What kind of plant is that exactly?


----------



## DiPpY eGgS (Mar 6, 2005)

Looks like _Bacopa australis_, but not completely sure.. pic is a little far away and a tad out of focus


----------



## cueball (May 24, 2005)

money worth it was called at the pet shop


----------



## cueball (May 24, 2005)

ok dippster i did it for you i finaly figgered out micro mode on my camera..its kinda close up but i call it a nice clear shot,

heres a tip if you want to start a new plant ,,, pluck off pettles and let them float in a week you well have roots growing off them,,, thats how i got all my small plants growing in the front..


----------



## StryfeMP (Apr 26, 2007)

Moneywort, great. Thanks.


----------



## cueball (May 24, 2005)

this type of plant seems to get by with barely any fertz.... there living off guppie poop and un eatin food in the tank because i find when i dont use ferts they seem to grow much better,, mabe a half cap a month of flourish comprehensive is all i use , any other fertz just ends up giving me massive alge all over the place..


----------



## DiPpY eGgS (Mar 6, 2005)

Ok, I knew it was a _Bacopa_.. lol

_Bacopa monnieri_ to be exact.
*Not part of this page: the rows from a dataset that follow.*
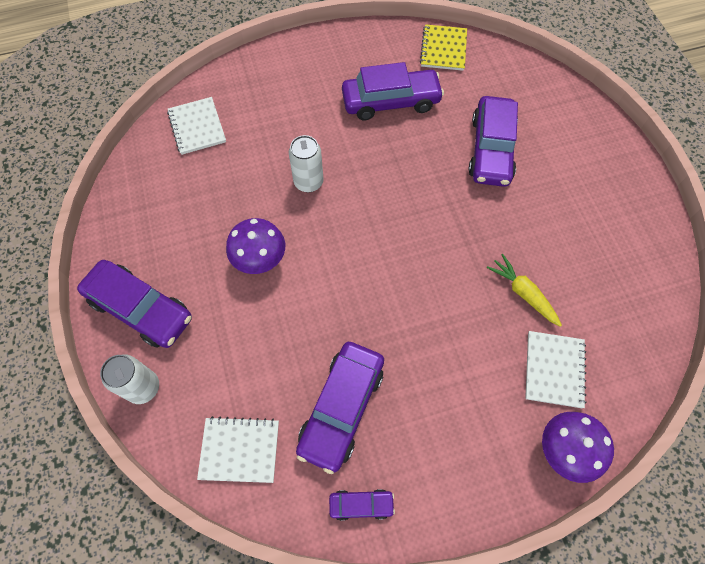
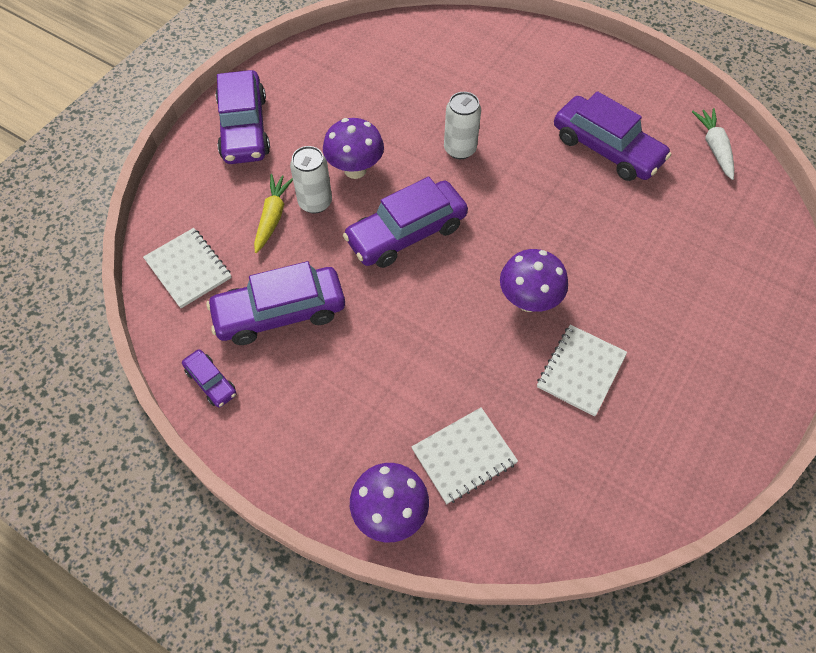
camera: 50 degrees right, 5 degrees down
(143, 387) = (185, 175): white can -> white can (315, 202)
(197, 127) = (431, 45): white notebook -> white notebook (581, 371)
(443, 49) = (714, 147): yellow notebook -> white carrot
(468, 239) = (528, 301): none -> purple mushroom
(491, 149) = (645, 257): purple car -> purple car (406, 233)
(523, 293) = (518, 380): yellow carrot -> yellow carrot (273, 216)

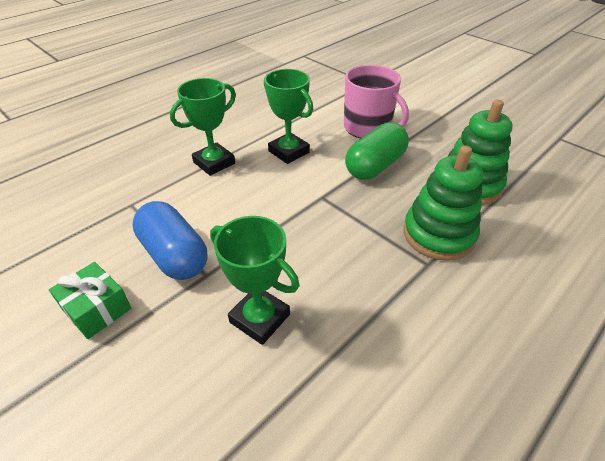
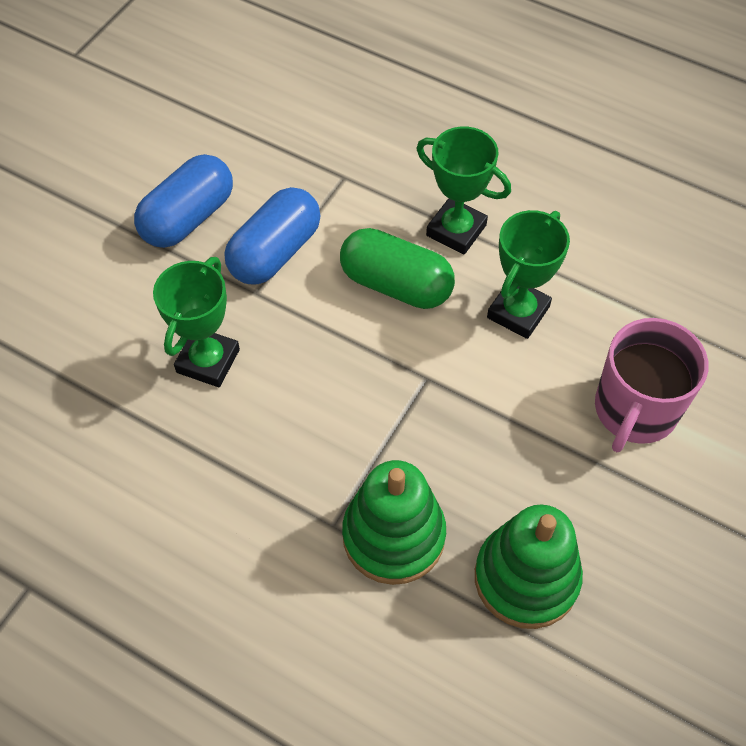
camera: 75 degrees right, 15 degrees up
(97, 309) = (188, 218): green gift -> blue capsule
(375, 166) = (526, 435): green capsule -> green capsule (396, 284)

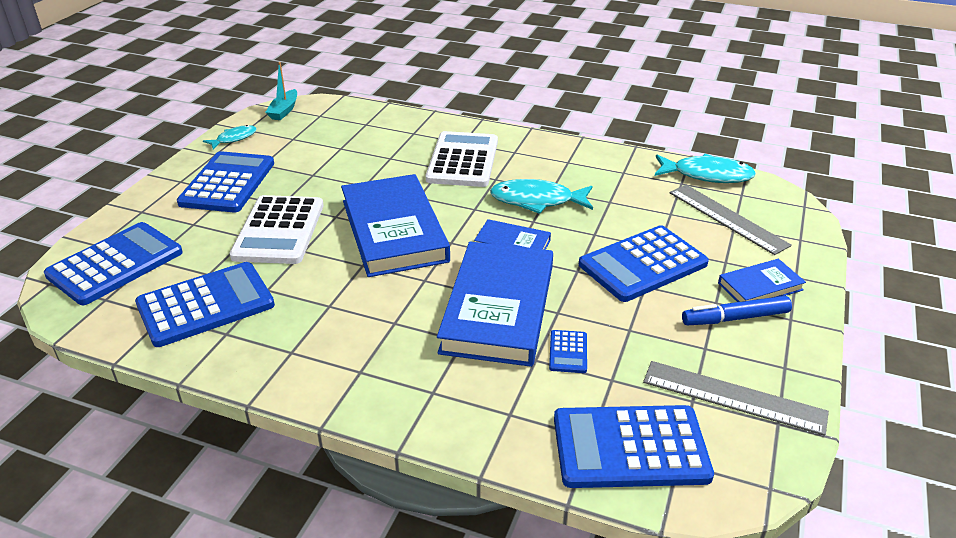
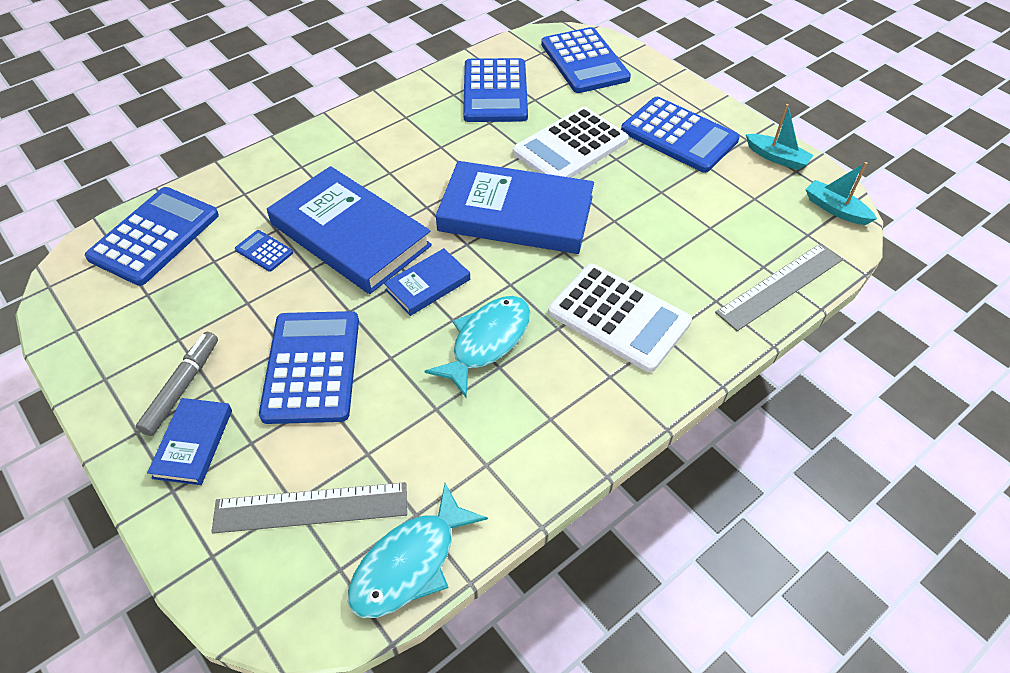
camera: 120 degrees right, 15 degrees up
(234, 138) = (777, 158): turquoise fish -> turquoise boat
(279, 230) = (570, 147): white calculator -> white calculator turned 75 degrees counterclockwise
(733, 397) = (121, 321): grey ruler -> grey ruler (780, 286)
(735, 318) = (182, 387): blue marker -> grey marker

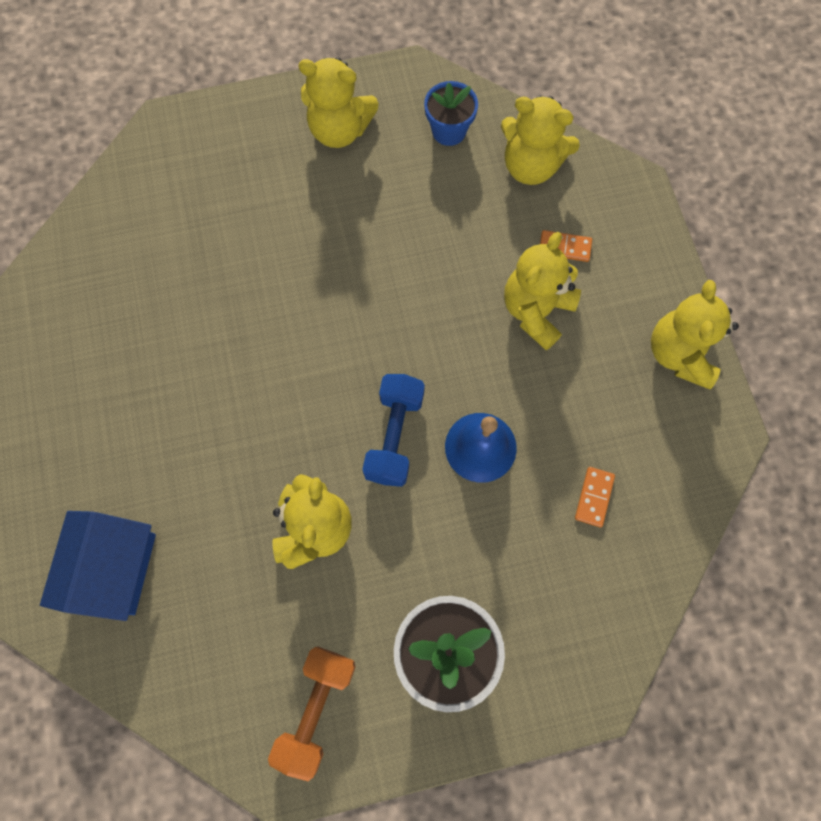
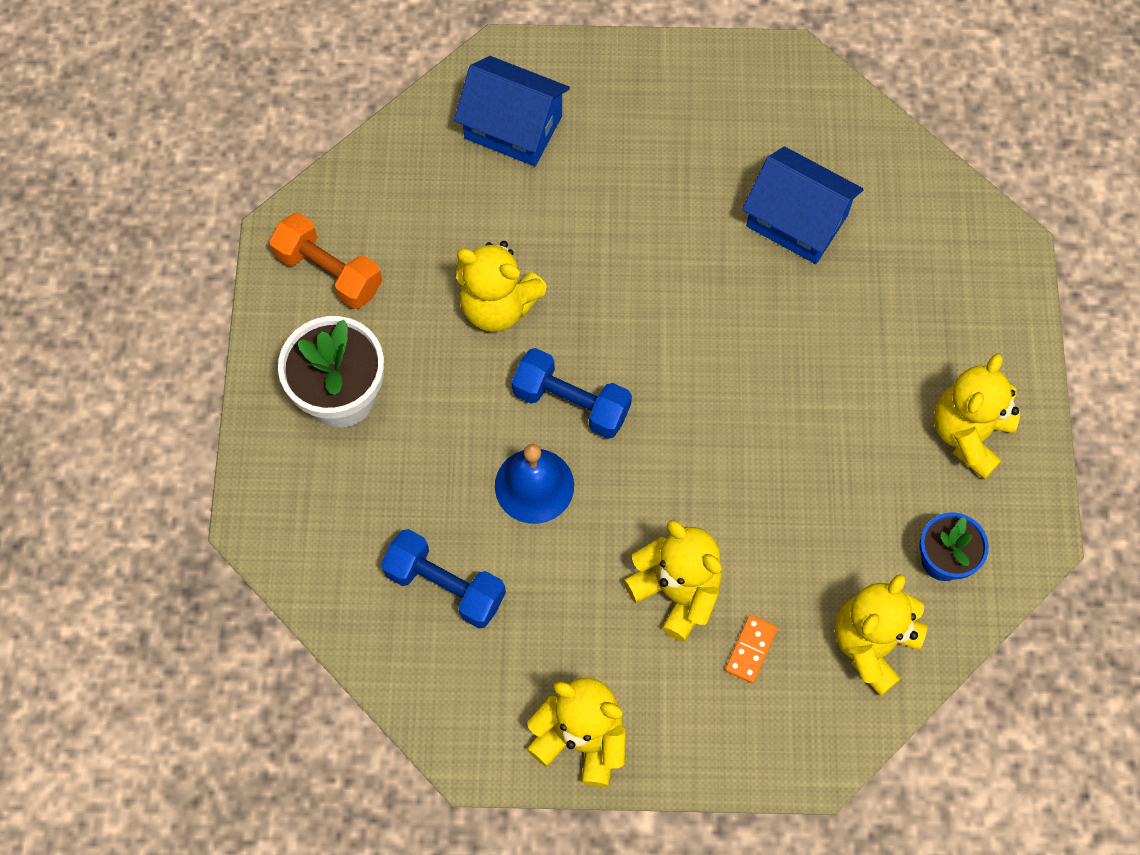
camera: 105 degrees right, 5 degrees down
(171, 289) = (797, 220): none -> blue house
(594, 497) = (445, 586): orange domino -> blue dumbbell

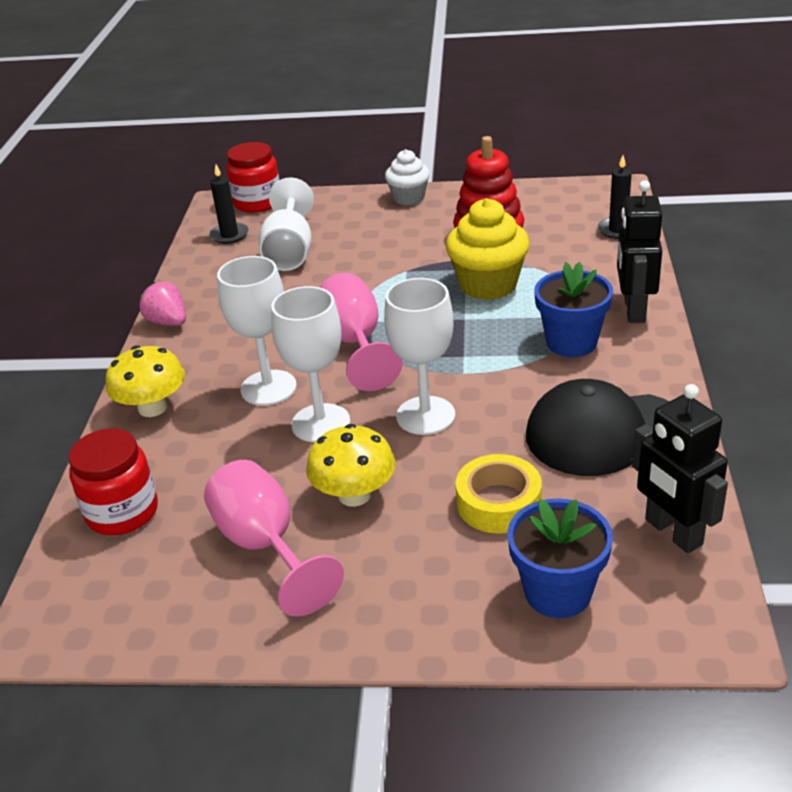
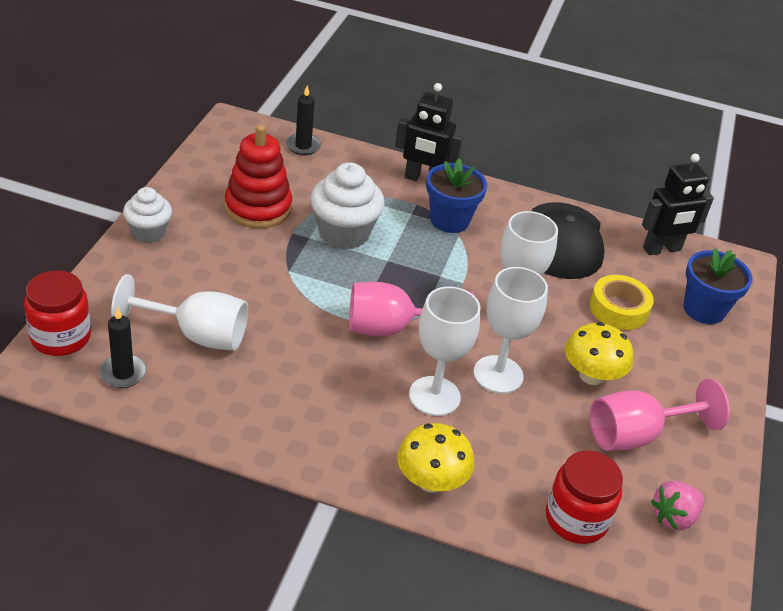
camera: 85 degrees left, 5 degrees up
(168, 322) = (281, 450): pink strawberry -> pink strawberry (673, 517)
(488, 285) = (344, 233): yellow cupcake -> white cupcake

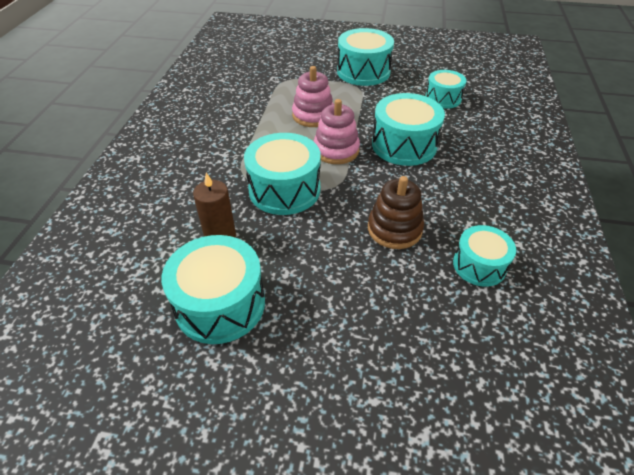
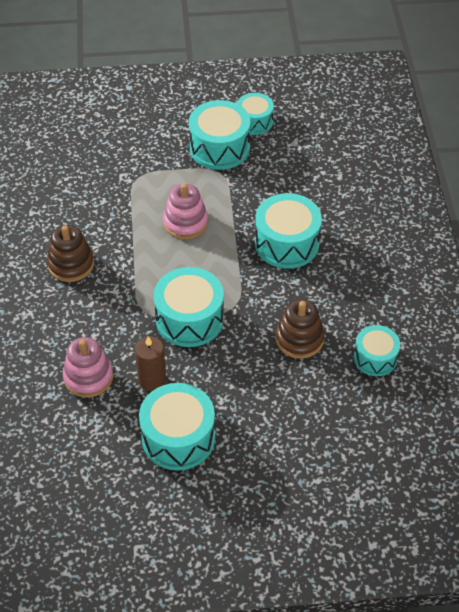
camera: 15 degrees left, 5 degrees up
(196, 128) = (71, 264): none -> brown stacking toy
(336, 150) = (223, 263): pink stacking toy -> pink stacking toy (88, 377)
(443, 98) = (313, 172): turquoise drum -> turquoise drum (254, 121)

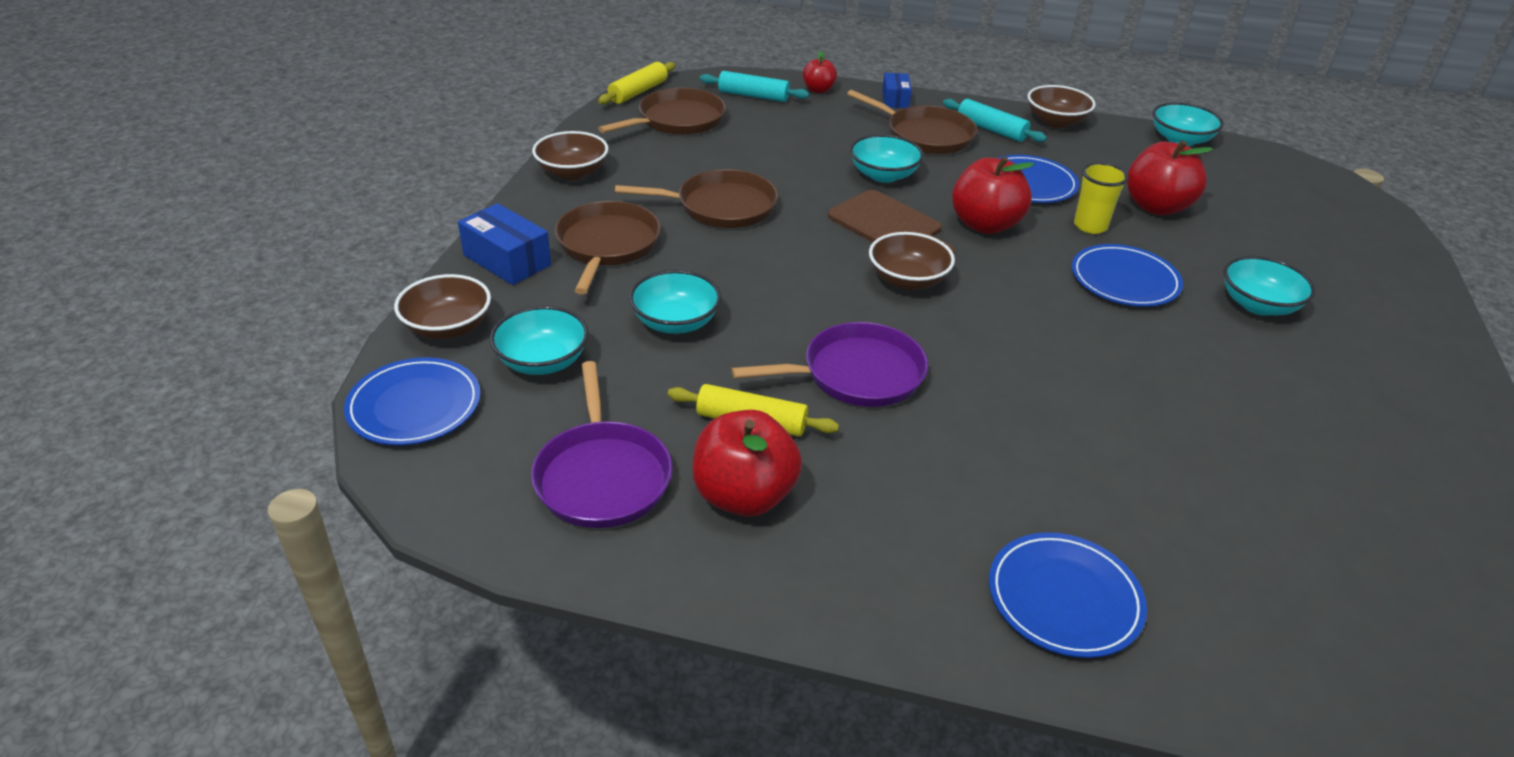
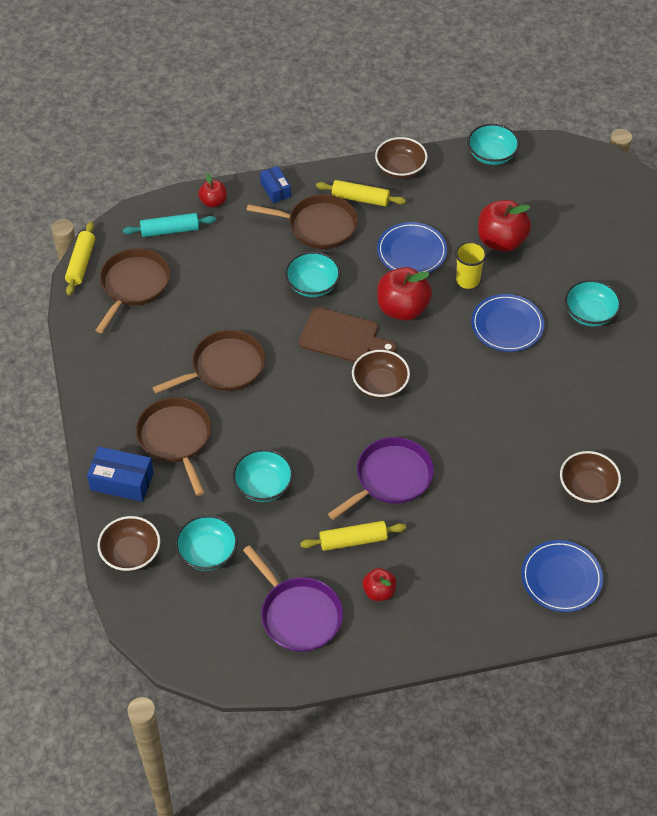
camera: 25 degrees left, 15 degrees up
(414, 406) = (160, 619): blue plate -> none
(572, 172) = (100, 377): brown bowl -> brown bowl (587, 488)
(744, 496) = (379, 592): red apple -> red apple, size x0.55
(991, 129) = (360, 198): turquoise rolling pin -> yellow rolling pin

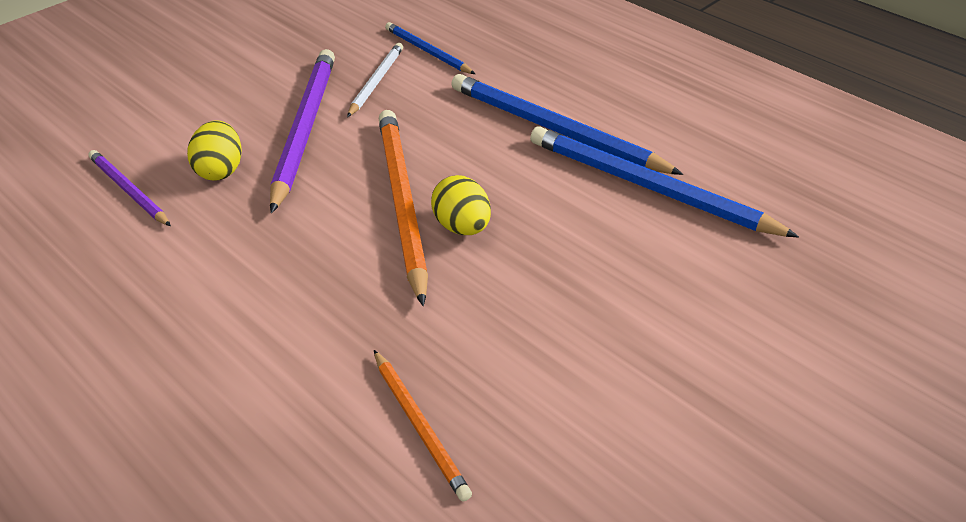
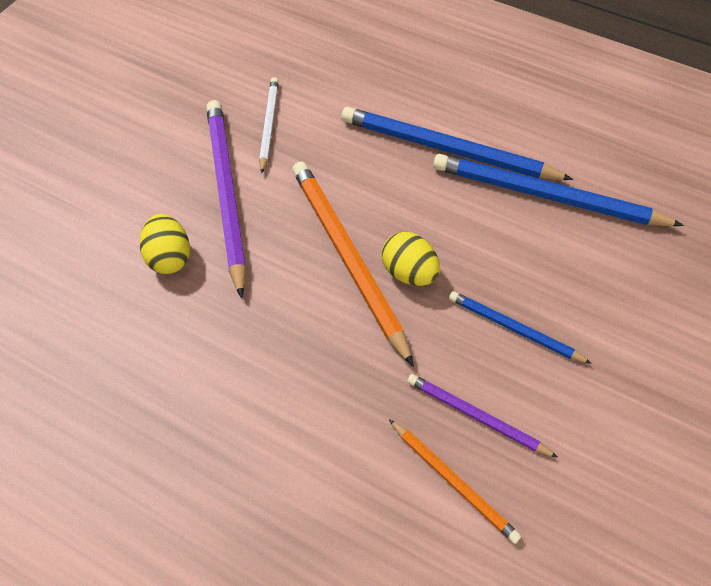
camera: 15 degrees left, 15 degrees up
(128, 190) = (94, 299): purple pencil -> purple pencil (476, 416)
(427, 51) = (301, 80): blue pencil -> blue pencil (514, 329)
It would reproduce if it is healthy no matter what lol

If you had medium-high light, you would have thrown away 6 bucketloads already


----------



## cueball (May 24, 2005)

DiPpY eGgS said:


> If you had medium-high light, you would have thrown away 6 bucketloads already


what ya mean..? there a high light plant.. i am running a 15 watt on a 10g tank...i even got one root system that has 4,, 13 inch shoots growing off it.. i thinkng soon when i get a full full tank iam going to cut everythang back to half,,iam vary pleased with this plant even when java fern and java moss let em down this plant lived on...


----------



## DiPpY eGgS (Mar 6, 2005)

15w over a 10g is medium low light. 
I had 36w over my 10g, and that was just getting into the high light range.
4-5wpg would be the super high light for a 10g

For some reason, most in the planted hobby go with more light for smaller tanks
to get them in the range they want to be in. 75g, 1.5w is medium to medium high light

It is just what people have been experiencing.. I don't know why


----------



## cueball (May 24, 2005)

well i like the lighting i got now anymore and iam over run with green alge....anymore lights and i would be tossing out to much growth because my tank is maxed out now..


----------



## DiPpY eGgS (Mar 6, 2005)

Sorry, I wasn't saying for you to change your lights,
the tank is doing great
I was just saying that the plant is a monster in a high 
lighted CO2 tank. That's all


----------



## ryanimpreza (Jul 19, 2006)

DiPpY eGgS said:


> 15w over a 10g is medium low light.
> I had 36w over my 10g, and that was just getting into the high light range.
> 4-5wpg would be the super high light for a 10g
> 
> ...


i have 36 watts on my 10 gal. pics on the way.


----------